Monday, May 16, 2005

Barone Family Values

I've loved sitcoms ever since I was a kid and as an adult have come to appreciate them as a classic art form--the 22-minute comic playlet featuring a limited and familiar cast who must interact in ways that precisely reflect their well-defined characters yet offer the pleasure of surprising and funny variation, culminating in a fresh, unexpected, yet satisfying resolution. The best sitcoms, from The Dick Van Dyke Show and The Odd Couple to Fawlty Towers and Seinfeld are worth watching over and over; hence their enduring popularity in syndication. (By contrast, no one really wants to watch old episodes of L.A. Law or Hill Street Blues for the fifth or sixth time, do they?)

Tonight Everybody Loves Raymond breathed its last. Although I wouldn't rank this series in the sitcom empyrean with shows like the ones I listed above, I give it a creditable place in the second tier, alongside Cheers, Frasier, M*A*S*H, Taxi, and the like.

What's most notable about Raymond is how realistically vicious its family atmosphere is, as well captured in this piece on Salon. As author Heather Havrilesky puts it, Raymond's world is

populated by characters who, due to their very natures, absolutely torture each other. When they're not manipulating, wheedling, lying, teasing, undermining or openly criticizing, they're sitting on the couch facing the television, trying like hell to turn down the volume on the absurdly myopic humans around them. In other words, they're just like family.

Having experienced moments of this kind of family life (like plenty of other Americans), I've felt many a shudder of recognition during the more appalling moments on Raymond, and I've been impressed by the willingness of the show's writers and actors to depict everyday cruelty with such unsparing accuracy. As they used to say about Seinfeld, this is a sitcom that foregos group hugs and heart-warming life lessons, thank God.

Obviously not all families are swamps of unresolved hostility, bitterness, resentment, and depression. But plenty are. That's why Mary-Jo will always have work at the friendly neighborhood psychiatric hospital. It's also why Everybody Loves Raymond has been a hit--not just because it's funny (which it is), but because the characters and their interactions are so recognizable.
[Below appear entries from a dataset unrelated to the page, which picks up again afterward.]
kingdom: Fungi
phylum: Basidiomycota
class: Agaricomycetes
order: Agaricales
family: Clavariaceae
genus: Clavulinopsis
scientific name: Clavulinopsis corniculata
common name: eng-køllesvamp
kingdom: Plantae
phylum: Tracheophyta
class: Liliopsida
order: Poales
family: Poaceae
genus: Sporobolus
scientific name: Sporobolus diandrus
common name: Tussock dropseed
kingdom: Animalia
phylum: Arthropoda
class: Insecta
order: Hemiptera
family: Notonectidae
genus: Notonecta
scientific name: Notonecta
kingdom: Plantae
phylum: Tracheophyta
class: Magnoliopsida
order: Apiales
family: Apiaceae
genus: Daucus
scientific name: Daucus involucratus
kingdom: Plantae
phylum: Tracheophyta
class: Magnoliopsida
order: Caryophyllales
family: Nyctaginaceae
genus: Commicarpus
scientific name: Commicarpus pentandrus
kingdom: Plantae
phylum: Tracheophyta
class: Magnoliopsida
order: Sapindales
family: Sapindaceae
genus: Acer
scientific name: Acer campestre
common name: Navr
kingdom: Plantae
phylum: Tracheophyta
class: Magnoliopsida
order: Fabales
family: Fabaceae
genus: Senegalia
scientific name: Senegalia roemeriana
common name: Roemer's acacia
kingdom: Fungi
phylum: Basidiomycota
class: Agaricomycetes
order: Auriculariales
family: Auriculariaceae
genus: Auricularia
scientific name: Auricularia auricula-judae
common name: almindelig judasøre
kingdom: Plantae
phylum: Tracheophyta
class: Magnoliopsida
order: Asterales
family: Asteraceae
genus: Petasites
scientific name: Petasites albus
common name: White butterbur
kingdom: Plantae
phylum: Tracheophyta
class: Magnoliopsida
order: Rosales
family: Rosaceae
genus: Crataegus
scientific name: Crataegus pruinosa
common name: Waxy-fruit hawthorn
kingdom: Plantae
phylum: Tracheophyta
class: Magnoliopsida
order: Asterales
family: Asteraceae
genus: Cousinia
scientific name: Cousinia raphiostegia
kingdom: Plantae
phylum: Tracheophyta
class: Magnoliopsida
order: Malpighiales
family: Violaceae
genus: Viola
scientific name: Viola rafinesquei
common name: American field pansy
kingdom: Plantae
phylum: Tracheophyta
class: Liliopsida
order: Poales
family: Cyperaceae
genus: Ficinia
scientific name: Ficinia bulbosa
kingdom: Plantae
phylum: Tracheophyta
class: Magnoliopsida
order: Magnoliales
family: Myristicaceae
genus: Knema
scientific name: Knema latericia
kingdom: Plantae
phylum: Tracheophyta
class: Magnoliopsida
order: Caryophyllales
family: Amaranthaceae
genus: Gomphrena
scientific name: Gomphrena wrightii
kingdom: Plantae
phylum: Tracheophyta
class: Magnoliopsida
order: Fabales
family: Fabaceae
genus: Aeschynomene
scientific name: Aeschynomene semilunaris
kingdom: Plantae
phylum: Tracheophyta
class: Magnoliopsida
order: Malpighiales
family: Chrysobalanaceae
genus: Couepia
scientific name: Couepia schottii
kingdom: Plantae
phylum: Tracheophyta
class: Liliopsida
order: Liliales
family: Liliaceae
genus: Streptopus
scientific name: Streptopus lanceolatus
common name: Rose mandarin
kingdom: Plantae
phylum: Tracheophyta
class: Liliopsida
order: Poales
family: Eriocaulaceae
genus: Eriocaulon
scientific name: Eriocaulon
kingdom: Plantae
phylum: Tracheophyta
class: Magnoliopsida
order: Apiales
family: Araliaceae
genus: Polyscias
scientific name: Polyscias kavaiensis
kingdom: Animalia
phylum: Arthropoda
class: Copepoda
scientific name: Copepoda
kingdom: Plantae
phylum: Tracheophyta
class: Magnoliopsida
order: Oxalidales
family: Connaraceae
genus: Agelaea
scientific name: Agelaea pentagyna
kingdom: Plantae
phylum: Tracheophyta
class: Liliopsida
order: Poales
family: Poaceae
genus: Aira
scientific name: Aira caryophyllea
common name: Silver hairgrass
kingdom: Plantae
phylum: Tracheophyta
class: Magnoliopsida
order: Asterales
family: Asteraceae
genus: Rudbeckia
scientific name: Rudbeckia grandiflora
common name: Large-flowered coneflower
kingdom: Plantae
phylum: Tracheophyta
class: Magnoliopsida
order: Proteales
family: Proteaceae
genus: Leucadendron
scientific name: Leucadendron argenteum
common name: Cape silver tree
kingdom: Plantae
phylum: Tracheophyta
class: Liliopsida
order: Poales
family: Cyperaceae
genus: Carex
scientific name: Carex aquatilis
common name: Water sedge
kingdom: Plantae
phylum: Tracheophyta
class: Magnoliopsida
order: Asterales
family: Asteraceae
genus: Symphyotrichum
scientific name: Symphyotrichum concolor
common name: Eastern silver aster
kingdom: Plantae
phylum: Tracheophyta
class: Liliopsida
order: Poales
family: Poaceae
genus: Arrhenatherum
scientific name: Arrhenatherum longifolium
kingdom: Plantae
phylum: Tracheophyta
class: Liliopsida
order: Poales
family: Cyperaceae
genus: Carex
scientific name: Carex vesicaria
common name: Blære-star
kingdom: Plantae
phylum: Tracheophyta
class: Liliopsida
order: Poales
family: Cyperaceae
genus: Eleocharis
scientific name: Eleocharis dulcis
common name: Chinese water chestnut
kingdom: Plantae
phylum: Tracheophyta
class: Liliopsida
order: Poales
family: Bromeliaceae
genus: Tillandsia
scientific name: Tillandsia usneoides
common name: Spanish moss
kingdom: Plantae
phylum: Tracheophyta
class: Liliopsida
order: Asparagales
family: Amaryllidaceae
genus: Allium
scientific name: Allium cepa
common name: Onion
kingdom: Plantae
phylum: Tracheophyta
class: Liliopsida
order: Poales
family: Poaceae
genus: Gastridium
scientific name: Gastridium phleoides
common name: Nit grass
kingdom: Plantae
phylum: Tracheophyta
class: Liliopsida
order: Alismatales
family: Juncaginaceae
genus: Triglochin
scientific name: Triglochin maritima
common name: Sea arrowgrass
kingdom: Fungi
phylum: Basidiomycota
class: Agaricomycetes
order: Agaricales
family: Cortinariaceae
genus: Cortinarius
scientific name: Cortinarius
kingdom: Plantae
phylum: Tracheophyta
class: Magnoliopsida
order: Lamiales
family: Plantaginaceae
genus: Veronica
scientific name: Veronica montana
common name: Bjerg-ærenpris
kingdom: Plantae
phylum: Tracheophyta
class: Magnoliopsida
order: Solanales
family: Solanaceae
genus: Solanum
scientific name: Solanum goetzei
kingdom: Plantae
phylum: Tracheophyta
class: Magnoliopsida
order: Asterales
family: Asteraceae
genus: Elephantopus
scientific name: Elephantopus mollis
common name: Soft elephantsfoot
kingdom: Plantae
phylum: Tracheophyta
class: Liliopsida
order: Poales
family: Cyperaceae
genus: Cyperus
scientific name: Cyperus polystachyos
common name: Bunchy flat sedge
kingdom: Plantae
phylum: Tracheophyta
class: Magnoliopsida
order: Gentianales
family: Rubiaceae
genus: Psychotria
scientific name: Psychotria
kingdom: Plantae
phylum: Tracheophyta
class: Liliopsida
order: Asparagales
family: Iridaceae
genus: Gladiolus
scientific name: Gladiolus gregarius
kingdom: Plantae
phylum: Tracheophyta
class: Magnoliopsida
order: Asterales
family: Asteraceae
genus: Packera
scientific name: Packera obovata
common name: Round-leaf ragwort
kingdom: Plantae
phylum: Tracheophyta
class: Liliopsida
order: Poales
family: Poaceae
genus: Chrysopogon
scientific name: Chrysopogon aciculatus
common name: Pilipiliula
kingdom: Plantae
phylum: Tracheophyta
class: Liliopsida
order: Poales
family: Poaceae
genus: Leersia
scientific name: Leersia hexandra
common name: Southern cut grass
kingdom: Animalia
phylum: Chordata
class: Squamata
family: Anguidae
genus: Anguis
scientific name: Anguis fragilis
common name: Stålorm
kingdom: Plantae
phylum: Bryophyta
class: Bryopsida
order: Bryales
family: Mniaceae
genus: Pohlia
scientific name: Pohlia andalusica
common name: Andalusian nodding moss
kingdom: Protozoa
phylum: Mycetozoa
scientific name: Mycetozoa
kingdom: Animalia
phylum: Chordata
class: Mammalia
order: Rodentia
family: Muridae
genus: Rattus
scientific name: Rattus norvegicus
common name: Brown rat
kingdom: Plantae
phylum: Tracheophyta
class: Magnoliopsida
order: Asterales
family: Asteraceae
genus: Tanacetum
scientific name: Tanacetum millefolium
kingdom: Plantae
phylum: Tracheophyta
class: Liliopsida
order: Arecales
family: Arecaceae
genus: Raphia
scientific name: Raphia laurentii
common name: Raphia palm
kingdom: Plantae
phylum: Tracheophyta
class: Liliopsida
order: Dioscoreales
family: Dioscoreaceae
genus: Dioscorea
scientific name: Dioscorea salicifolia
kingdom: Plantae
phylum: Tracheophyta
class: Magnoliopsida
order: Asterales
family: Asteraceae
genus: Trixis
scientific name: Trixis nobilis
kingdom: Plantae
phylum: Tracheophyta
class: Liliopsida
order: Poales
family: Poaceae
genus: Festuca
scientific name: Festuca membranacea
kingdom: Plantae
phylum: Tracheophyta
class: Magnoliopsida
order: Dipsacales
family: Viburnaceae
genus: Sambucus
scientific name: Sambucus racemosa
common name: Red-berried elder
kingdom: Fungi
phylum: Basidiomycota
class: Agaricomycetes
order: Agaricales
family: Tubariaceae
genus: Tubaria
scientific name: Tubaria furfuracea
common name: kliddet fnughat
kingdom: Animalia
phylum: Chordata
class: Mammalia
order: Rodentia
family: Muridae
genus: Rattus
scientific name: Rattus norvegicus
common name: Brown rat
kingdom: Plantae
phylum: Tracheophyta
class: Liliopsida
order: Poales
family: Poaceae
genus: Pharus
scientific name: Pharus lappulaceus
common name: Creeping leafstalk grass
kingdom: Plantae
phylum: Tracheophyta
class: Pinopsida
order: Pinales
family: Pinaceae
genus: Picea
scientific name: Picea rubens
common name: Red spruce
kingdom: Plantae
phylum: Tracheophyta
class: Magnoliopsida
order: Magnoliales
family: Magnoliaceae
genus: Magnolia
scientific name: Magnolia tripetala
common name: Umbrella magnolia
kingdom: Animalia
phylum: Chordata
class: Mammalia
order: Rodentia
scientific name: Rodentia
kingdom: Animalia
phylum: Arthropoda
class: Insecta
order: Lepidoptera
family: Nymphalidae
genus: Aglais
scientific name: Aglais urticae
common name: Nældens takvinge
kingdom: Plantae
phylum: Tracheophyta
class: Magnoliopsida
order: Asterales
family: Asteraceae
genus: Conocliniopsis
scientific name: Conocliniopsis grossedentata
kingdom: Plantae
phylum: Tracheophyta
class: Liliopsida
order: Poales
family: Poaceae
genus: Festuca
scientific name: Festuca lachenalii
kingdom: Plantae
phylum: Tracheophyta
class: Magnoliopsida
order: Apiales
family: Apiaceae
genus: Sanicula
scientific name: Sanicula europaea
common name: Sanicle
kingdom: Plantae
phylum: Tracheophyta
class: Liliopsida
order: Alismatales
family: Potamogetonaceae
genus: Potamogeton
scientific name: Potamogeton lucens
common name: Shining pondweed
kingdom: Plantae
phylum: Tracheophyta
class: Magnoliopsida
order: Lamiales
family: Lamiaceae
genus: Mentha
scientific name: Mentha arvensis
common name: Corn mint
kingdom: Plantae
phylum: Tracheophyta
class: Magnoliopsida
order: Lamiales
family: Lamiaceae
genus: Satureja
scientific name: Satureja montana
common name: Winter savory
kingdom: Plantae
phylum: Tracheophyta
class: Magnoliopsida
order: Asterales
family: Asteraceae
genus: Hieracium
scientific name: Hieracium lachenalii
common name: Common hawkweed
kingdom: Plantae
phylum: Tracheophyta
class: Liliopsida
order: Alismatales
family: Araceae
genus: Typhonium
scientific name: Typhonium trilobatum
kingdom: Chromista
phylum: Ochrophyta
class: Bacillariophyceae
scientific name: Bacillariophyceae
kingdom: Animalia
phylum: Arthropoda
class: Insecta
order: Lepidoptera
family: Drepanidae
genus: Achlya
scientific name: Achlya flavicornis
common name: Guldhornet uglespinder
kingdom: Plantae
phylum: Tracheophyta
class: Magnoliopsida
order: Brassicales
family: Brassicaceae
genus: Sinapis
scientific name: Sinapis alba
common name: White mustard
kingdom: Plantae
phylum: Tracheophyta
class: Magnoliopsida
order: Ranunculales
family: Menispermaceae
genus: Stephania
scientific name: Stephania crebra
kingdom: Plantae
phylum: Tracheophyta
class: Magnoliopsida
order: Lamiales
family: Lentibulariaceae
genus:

Which is yet another reason why that horrible phrase "family values" gives me the willies. There's nothing inherently healthy or moral in family life or in the psychological and emotional pressures exerted by spouses on one another, by parents on children, by siblings among themselves, and by everyone on the in-laws. Hopefully someday a nation that faithfully tuned in to Raymond will be grown-up enough to recognize the sentimental hypocrisy in political appeals to "family values" and stop letting itself be manipulated by them.

P.S. Unfortunately the final episode of Raymond turned out to be warm and mushy in exactly the way the series usually managed to avoid--and therefore not very funny. There's still no competition for Newhart in the category of "Most Brilliant Final Episode of a Sitcom."